On May 24, 2019, plaintiffs filed this instant Motion for Attorneys’ Fees and Costs, requesting $118,881.70 in attorneys’ fees and $862.71 in costs under the IDEA, totaling $119,744.41. (Docs. 33; 34 at 18-19). The defendant filed a brief in opposition to this motion, asserting that plaintiffs’ fee request

should be dismissed in its entirety or otherwise significantly reduced. (Doc. 39). Thereafter, the plaintiffs filed a reply in further support of their original motion and requested dismissal of defendant’s objections. (Doc. 41).

II. LEGAL STANDARD To determine if a petitioner’s attorneys’ fee request is to be awarded under the IDEA, a court must first determine if the fee petitioner is a

“prevailing party.” 20 U.S.C. §1415(i)(3)(B)(i). “A party ‘prevails’ under the IDEA if she achieves relief and if ‘there is a causal connection between the litigation and the relief from the defendant.’” A.B. by and through F.B. v.

Pleasant Valley School District, No. 3:17-CV-02311, 2019 WL 2715681, at *2 (M.D.Pa. July 28, 2019) (citing J.O. ex rel. C.O. v. Orange Twp. Bd. of Educ., 287 F.3d 267, 271 (3d Cir. 2002)). If the fee petitioner is a prevailing party, the court must then determine

what a “reasonable” fee is. Generally, courts apply the “lodestar” formula. Under the lodestar formula, the court multiples the number of hours reasonably expended by a reasonable hourly rate. Maldonado v. Houstoun,

256 F.3d 181, 184 (3d Cir.2001). The prevailing party first bears the burden of proving the reasonableness of its fee request by submitting evidence of the hours worked and the hourly rate charged. Rode v. Dellarciprete, 892 F.2d 1177, 1183 (3d Cir.1990). “Hours are not reasonably expended if they

are excessive, redundant, otherwise unnecessary,” or if they were spent on unsuccessful claims “distinct in all respects from” a party’s successful claims. Id. “[T]he reasonableness of a claimed rate may be shown by pointing to fees

charged by lawyers of similar expertise in similarly complex cases in the same community.” A.B. by and through F.B., 2019 WL 2715681 at *2; Evans v. Port Auth. of N.Y. & N.J., 273 F.3d 346, 361-62 (3d Cir. 2001). Once the fee petitioner makes a prima facie showing, “the party

opposing the fee award then has the burden to challenge, by affidavit or brief with sufficient specificity to give fee applicants notice, the reasonableness of the requested fee.” Rode, 892 F.2d at 1183; Bell v. United Princeton

Properties, Inc., 884 F.2d 713 (3d Cir.1989). The court may only decrease a fee award based on factors that the adverse party raises in objection. Id. The district court has a “great deal of discretion to adjust the fee award in light of those objections.” Id.

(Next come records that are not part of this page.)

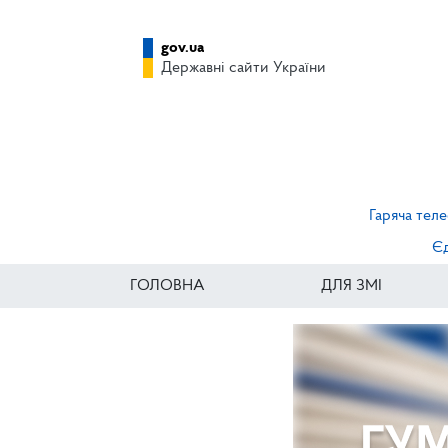
gov.ua
Державні сайти України
Гаряча теле
Єд
ГОЛОВНА
ДЛЯ ЗМІ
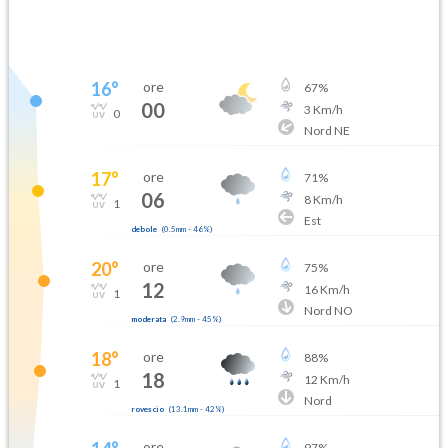
16
°
ore
67
%
00
3
Km/h
0
Nord NE
17
°
ore
71
%
06
8
Km/h
1
Est
debole
(
0.5mm
-
46
%)
20
°
ore
75
%
12
16
Km/h
1
Nord NO
moderata
(
2.9mm
-
45
%)
18
°
ore
88
%
18
12
Km/h
1
Nord
rovescio
(
13.1mm
-
42
%)
ore
97
%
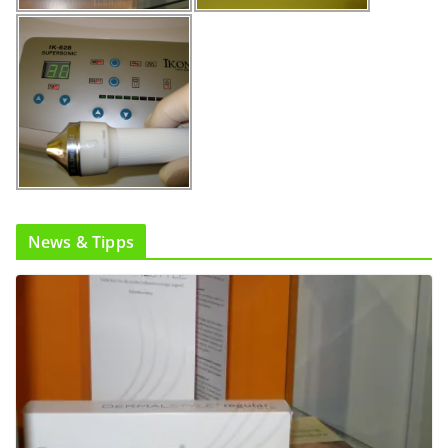
News & Tipps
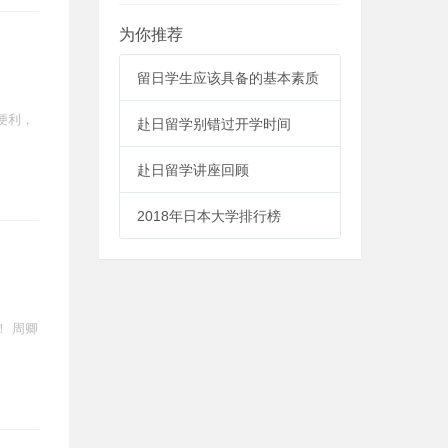
为你推荐
留日学生应该具备的基本素质
便利，
赴日留学别错过开学时间
赴日留学讲座回顾
2018年日本大学排行榜
 周卿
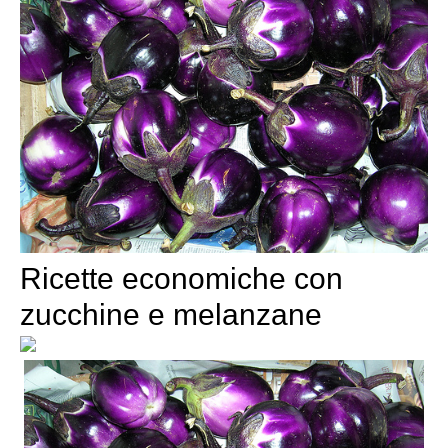
Ricette economiche con
zucchine e melanzane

Once calculated, a lodestar amount is “presumed to be the reasonable fee.” Id. It is within the court’s discretion to reduce the lodestar amount, but only if the party seeking the reduction proves that it is necessary to do so. Id.

The court may reduce the lodestar if such amount is “not reasonable in light of the results obtained.” Id.; Hensley, 461 U.S. at 434-37. The court has the discretion to determine what degree of success has been achieved, and whether the lodestar is reasonable in the light of that degree of success.

Hensley, 461 U.S. at 436-37.

III. DISCUSSION

a. Prevailing Party The plaintiffs have won compensatory education under the IDEA and so is the “prevailing party.” J.O. ex rel. C.O. v. Orange Twp. Bd. of Educ., 287 F.3d 267, 271 (3d Cir. 2002) (a party prevails under the IDEA if she

achieves relief and if there is a “causal connection between the litigation and the relief from the defendant”).